António, Lindo António (2015) de Ana Maria Gomes é um documentário que à primeira vista poderia ser confundido com tantos outros que se deslocam ao interior de Portugal para olhar com curiosidade o “exotismo” dos habitantes locais. Porém, em vez de partir à procura desse olhar com distância, encontra uma história e, acima de tudo, personagens, que retrata com um humanismo contagiante. Ajudado pela ligação familiar às pessoas que filma – afinal, esta é a história de um tio da realizadora, que emigrou novo para o Brasil e nunca mais voltou ou deu notícias – Ana Maria Gomes compõe aos poucos a história das pessoas que ficaram para trás, revelando a distância sentimental entretanto cavada. Através de momentos do quotidiano repetitivo da sua avó e dos seus tios, vai somando-se um ressentimento que ilustra perfeitamente a abnegação e teimosia de quem é confrontado com alguém que partiu à procura de melhor.

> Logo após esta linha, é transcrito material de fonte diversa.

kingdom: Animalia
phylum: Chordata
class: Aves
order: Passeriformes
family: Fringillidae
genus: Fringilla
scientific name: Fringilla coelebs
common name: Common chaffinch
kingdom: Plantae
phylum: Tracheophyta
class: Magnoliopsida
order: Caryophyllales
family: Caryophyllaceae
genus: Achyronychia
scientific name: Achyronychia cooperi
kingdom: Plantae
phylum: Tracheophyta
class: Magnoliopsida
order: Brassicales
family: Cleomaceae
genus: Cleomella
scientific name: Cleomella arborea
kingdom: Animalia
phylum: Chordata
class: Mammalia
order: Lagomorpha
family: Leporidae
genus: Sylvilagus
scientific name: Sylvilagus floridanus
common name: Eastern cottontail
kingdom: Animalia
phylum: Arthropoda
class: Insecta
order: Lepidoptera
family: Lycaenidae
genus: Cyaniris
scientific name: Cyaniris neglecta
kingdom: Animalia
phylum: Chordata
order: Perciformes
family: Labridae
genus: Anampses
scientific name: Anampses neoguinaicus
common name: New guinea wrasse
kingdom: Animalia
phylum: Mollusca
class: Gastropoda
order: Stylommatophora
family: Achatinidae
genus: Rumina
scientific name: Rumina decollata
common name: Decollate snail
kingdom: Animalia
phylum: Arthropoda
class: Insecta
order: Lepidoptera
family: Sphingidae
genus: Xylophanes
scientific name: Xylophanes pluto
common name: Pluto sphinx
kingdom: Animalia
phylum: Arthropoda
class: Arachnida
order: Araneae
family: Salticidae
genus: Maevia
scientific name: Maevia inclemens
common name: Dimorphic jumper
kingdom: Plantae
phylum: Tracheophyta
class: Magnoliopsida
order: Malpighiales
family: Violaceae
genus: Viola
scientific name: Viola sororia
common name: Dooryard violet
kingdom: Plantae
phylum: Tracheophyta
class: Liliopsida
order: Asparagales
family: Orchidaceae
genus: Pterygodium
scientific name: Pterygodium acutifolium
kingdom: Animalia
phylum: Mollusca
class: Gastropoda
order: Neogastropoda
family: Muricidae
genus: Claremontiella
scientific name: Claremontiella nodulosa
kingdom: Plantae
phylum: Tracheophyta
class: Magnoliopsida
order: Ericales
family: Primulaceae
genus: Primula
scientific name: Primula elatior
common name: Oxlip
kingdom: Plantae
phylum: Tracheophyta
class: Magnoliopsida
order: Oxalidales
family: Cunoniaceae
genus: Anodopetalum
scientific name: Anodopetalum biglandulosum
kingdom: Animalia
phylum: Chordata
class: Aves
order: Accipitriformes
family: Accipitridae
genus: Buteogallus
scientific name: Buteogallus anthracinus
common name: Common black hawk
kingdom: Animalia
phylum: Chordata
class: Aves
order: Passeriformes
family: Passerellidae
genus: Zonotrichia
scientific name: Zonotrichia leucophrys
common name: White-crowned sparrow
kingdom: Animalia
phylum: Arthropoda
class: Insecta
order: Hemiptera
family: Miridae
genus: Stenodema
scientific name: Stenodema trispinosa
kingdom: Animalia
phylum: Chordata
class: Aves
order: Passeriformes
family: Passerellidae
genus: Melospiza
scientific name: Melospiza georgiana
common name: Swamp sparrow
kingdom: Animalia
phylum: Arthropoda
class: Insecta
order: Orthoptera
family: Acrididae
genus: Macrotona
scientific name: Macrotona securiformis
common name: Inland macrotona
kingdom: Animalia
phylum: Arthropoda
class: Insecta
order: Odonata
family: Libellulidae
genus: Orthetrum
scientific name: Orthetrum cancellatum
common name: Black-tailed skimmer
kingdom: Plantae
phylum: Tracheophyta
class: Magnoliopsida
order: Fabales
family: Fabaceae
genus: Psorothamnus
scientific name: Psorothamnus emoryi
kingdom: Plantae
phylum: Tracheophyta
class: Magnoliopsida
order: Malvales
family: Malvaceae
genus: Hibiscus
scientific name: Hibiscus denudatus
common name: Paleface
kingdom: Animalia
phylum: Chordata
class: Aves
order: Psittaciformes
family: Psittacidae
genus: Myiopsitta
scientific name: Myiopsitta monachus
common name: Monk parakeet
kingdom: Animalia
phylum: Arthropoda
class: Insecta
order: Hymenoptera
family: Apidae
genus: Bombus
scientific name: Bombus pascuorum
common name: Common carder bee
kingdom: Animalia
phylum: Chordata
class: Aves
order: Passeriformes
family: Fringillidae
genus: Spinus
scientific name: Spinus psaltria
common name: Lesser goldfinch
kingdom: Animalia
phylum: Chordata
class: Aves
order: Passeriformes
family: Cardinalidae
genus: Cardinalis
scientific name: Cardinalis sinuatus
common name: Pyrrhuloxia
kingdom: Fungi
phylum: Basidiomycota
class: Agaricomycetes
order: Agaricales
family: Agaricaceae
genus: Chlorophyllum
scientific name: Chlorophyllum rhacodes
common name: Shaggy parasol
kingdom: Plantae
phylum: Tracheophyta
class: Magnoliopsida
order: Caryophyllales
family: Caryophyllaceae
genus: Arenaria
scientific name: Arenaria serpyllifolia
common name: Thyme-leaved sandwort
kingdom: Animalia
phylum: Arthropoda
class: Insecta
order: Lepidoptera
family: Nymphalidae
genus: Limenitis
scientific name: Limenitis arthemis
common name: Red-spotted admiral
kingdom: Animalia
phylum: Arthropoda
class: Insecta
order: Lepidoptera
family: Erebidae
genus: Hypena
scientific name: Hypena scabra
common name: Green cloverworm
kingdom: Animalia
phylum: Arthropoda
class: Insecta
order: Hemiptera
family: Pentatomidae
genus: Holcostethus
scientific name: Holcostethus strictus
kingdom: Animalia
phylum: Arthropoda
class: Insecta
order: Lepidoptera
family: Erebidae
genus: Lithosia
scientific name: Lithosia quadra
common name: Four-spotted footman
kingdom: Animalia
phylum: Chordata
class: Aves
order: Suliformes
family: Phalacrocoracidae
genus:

Cria-se, também, uma espécie de lenda sobre a figura ausente de António, uma memória desvanecida à qual cada um acrescenta um ponto, numa construção colectiva explorada de forma inteligente por Gomes quando viaja até ao Brasil à procura do tio. Porém, é na forma do desfecho, no espaço que permite às personagens encontrarem o seu próprio tempo, que esta estreia promissora é confirmada.
É verdade que não houve muitos filmes de animação este ano na competição nacional, mas Fim de Linha (2016) de Paulo d’Alva e António Pinto, destacou-se como o melhor. De execução maníaca e rica em ideias, é uma animação evocativa de uma herança cinematográfica quanto à composição e encadeamento dos planos. Ao abordar registos variados, entre a representação onírica de alucinações e uma realidade onde algo parece estar ligeiramente errado, apresenta uma construção complexa da mente da sua personagem principal.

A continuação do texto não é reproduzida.